══ EXCERPTED DATA ══

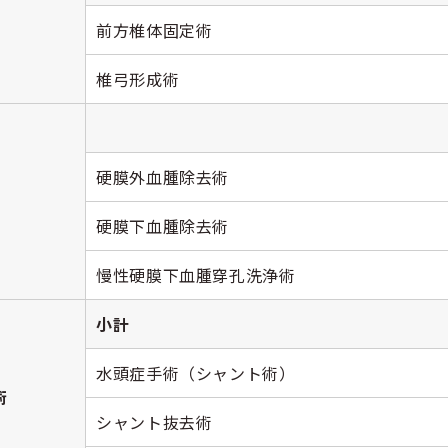
前方椎体固定術
椎弓形成術
硬膜外血腫除去術
硬膜下血腫除去術
慢性硬膜下血腫穿孔洗浄術
小計
水頭症手術（シャント術）
術
シャント抜去術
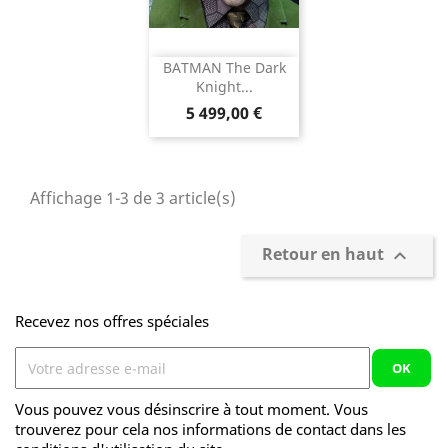
BATMAN The Dark
Knight...
Prix
5 499,00 €
Affichage 1-3 de 3 article(s)
Retour en haut

Recevez nos offres spéciales
Vous pouvez vous désinscrire à tout moment. Vous
trouverez pour cela nos informations de contact dans les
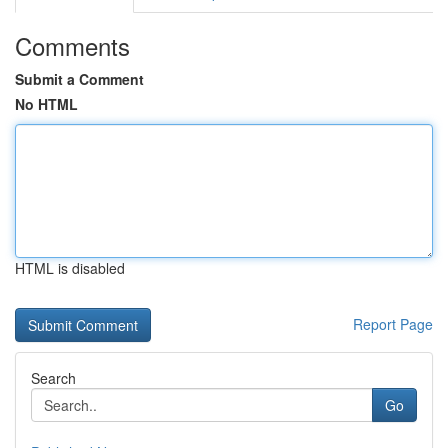
Comments
Submit a Comment
No HTML
HTML is disabled
Report Page
Search
Go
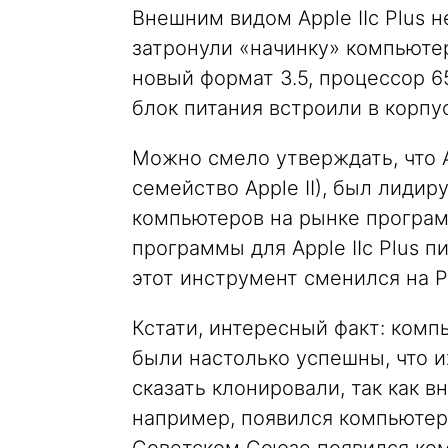
Внешним видом Apple IIc Plus н
затронули «начинку» компьюте
новый формат 3.5, процессор 6
блок питания встроили в корпус
Можно смело утверждать, что App
семейство Apple II), был лиди
компьютеров на рынке програм
программы для Apple IIc Plus п
этот инструмент сменился на 
Кстати, интересный факт: компью
были настолько успешны, что и
сказать клонировали, так как в
например, появился компьютер 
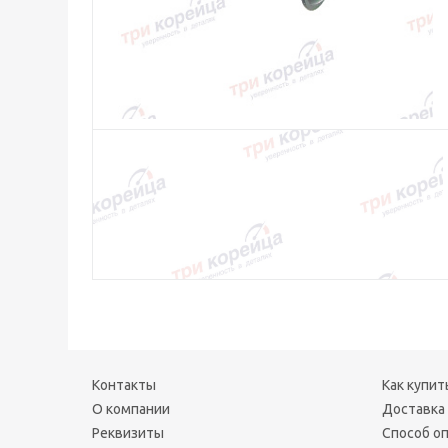
Контакты
Как купит
О компании
Доставка
Реквизиты
Способ о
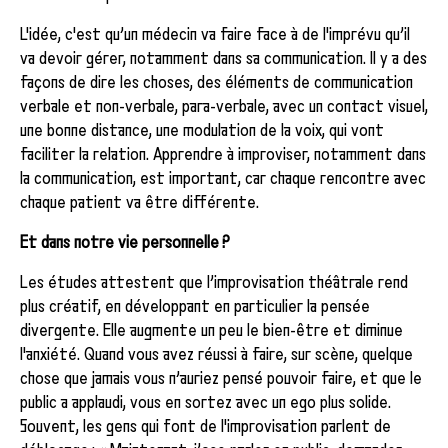
L'idée, c'est qu’un médecin va faire face à de l'imprévu qu’il
va devoir gérer, notamment dans sa communication. Il y a des
façons de dire les choses, des éléments de communication
verbale et non-verbale, para-verbale, avec un contact visuel,
une bonne distance, une modulation de la voix, qui vont
faciliter la relation. Apprendre à improviser, notamment dans
la communication, est important, car chaque rencontre avec
chaque patient va être différente.
Et dans notre vie personnelle ?
Les études attestent que l’improvisation théâtrale rend
plus créatif, en développant en particulier la pensée
divergente. Elle augmente un peu le bien-être et diminue
l'anxiété. Quand vous avez réussi à faire, sur scène, quelque
chose que jamais vous n’auriez pensé pouvoir faire, et que le
public a applaudi, vous en sortez avec un ego plus solide.
Souvent, les gens qui font de l'improvisation parlent de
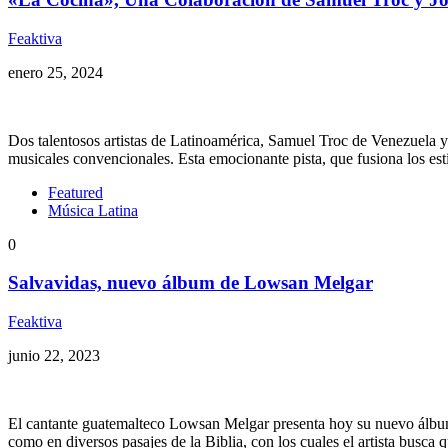
Feaktiva
enero 25, 2024
Dos talentosos artistas de Latinoamérica, Samuel Troc de Venezuela 
musicales convencionales. Esta emocionante pista, que fusiona los estil
Featured
Música Latina
0
Salvavidas, nuevo álbum de Lowsan Melgar
Feaktiva
junio 22, 2023
El cantante guatemalteco Lowsan Melgar presenta hoy su nuevo álbum t
como en diversos pasajes de la Biblia, con los cuales el artista busca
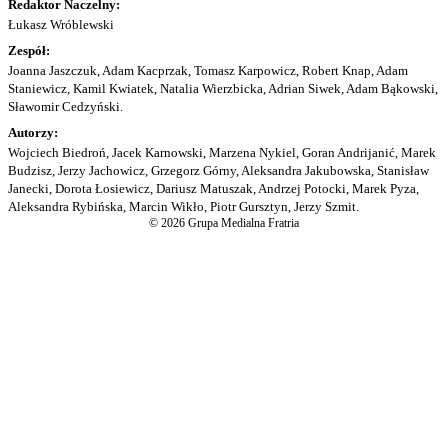
Redaktor Naczelny:
Łukasz Wróblewski
Zespół:
Joanna Jaszczuk, Adam Kacprzak, Tomasz Karpowicz, Robert Knap, Adam
Staniewicz, Kamil Kwiatek, Natalia Wierzbicka, Adrian Siwek, Adam Bąkowski,
Sławomir Cedzyński.
Autorzy:
Wojciech Biedroń, Jacek Karnowski, Marzena Nykiel, Goran Andrijanić, Marek
Budzisz, Jerzy Jachowicz, Grzegorz Górny, Aleksandra Jakubowska, Stanisław
Janecki, Dorota Łosiewicz, Dariusz Matuszak, Andrzej Potocki, Marek Pyza,
Aleksandra Rybińska, Marcin Wikło, Piotr Gursztyn, Jerzy Szmit.
© 2026 Grupa Medialna Fratria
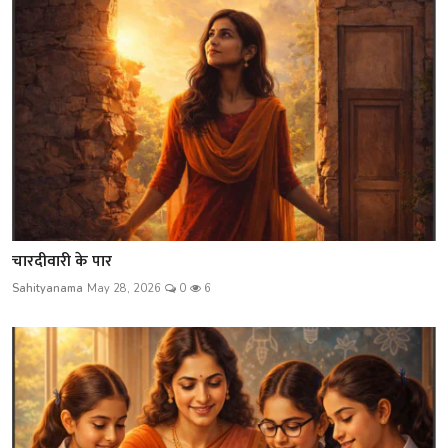
चारदीवारी के पार
Sahityanama
May 28, 2026
0
6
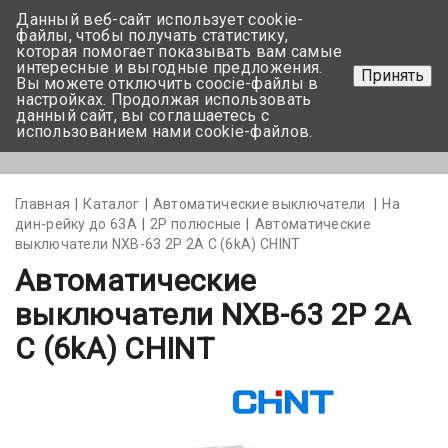
Данный веб-сайт использует cookie-
+375 17-350-99-56
файлы, чтобы получать статистику,
которая помогает показывать вам самые
+375 44-752-82-08
интересные и выгодные предложения.
Принять
Вы можете отключить coocie-файлы в
Задать вопрос
настройках. Продолжая использовать
данный сайт, вы соглашаетесь с
использованием нами cookie-файлов.
Меню
Главная
Каталог
Автоматические выключатели
На
дин-рейку до 63А
2Р полюсные
Автоматические
выключатели NXB-63 2P 2A С (6kA) CHINT
Автоматические
выключатели NXB-63 2P 2A
С (6kA) CHINT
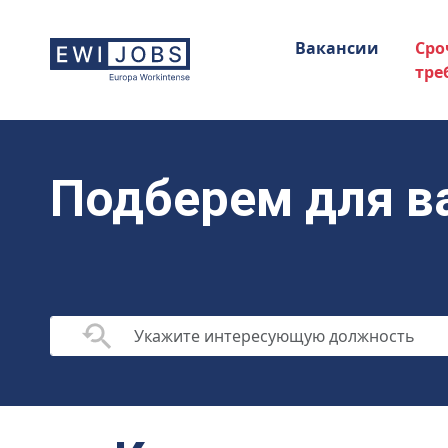
Вакансии
Сро
тре
Подберем для в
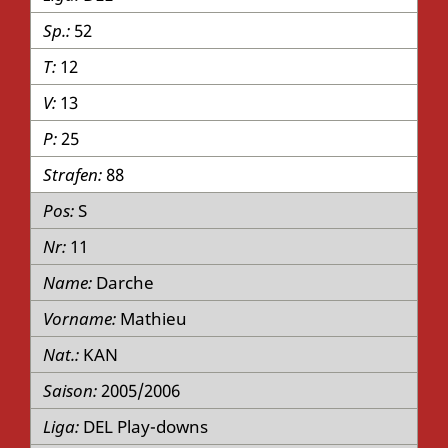
52
12
13
25
88
S
11
Darche
Mathieu
KAN
2005/2006
DEL Play-downs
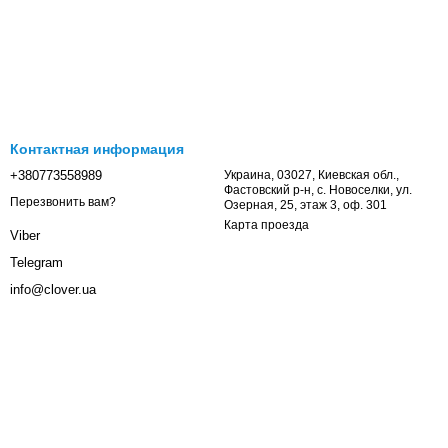
Контактная информация
+380773558989
Украина, 03027, Киевская обл.,
Фастовский р-н, с. Новоселки, ул.
Перезвонить вам?
Озерная, 25, этаж 3, оф. 301
Карта проезда
Viber
Telegram
info@clover.ua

═══

WORK REQUEST: Write out exactly the lines from the one containing "May 28, 2026" through the end of the entries, both included. Pictures are not copied.

EXERCISE ANSWER:
May 28, 2026
0
6
Данный веб-сайт использует cookie-
+375 17-350-99-56
файлы, чтобы получать статистику,
которая помогает показывать вам самые
+375 44-752-82-08
интересные и выгодные предложения.
Принять
Вы можете отключить coocie-файлы в
Задать вопрос
настройках. Продолжая использовать
данный сайт, вы соглашаетесь с
использованием нами cookie-файлов.
Меню
Главная
Каталог
Автоматические выключатели
На
дин-рейку до 63А
2Р полюсные
Автоматические
выключатели NXB-63 2P 2A С (6kA) CHINT
Автоматические
выключатели NXB-63 2P 2A
С (6kA) CHINT
Вакансии
Сро
тре
Подберем для в
52
12
13
25
88
S
11
Darche
Mathieu
KAN
2005/2006
DEL Play-downs
Контактная информация
+380773558989
Украина, 03027, Киевская обл.,
Фастовский р-н, с. Новоселки, ул.
Перезвонить вам?
Озерная, 25, этаж 3, оф. 301
Карта проезда
Viber
Telegram
info@clover.ua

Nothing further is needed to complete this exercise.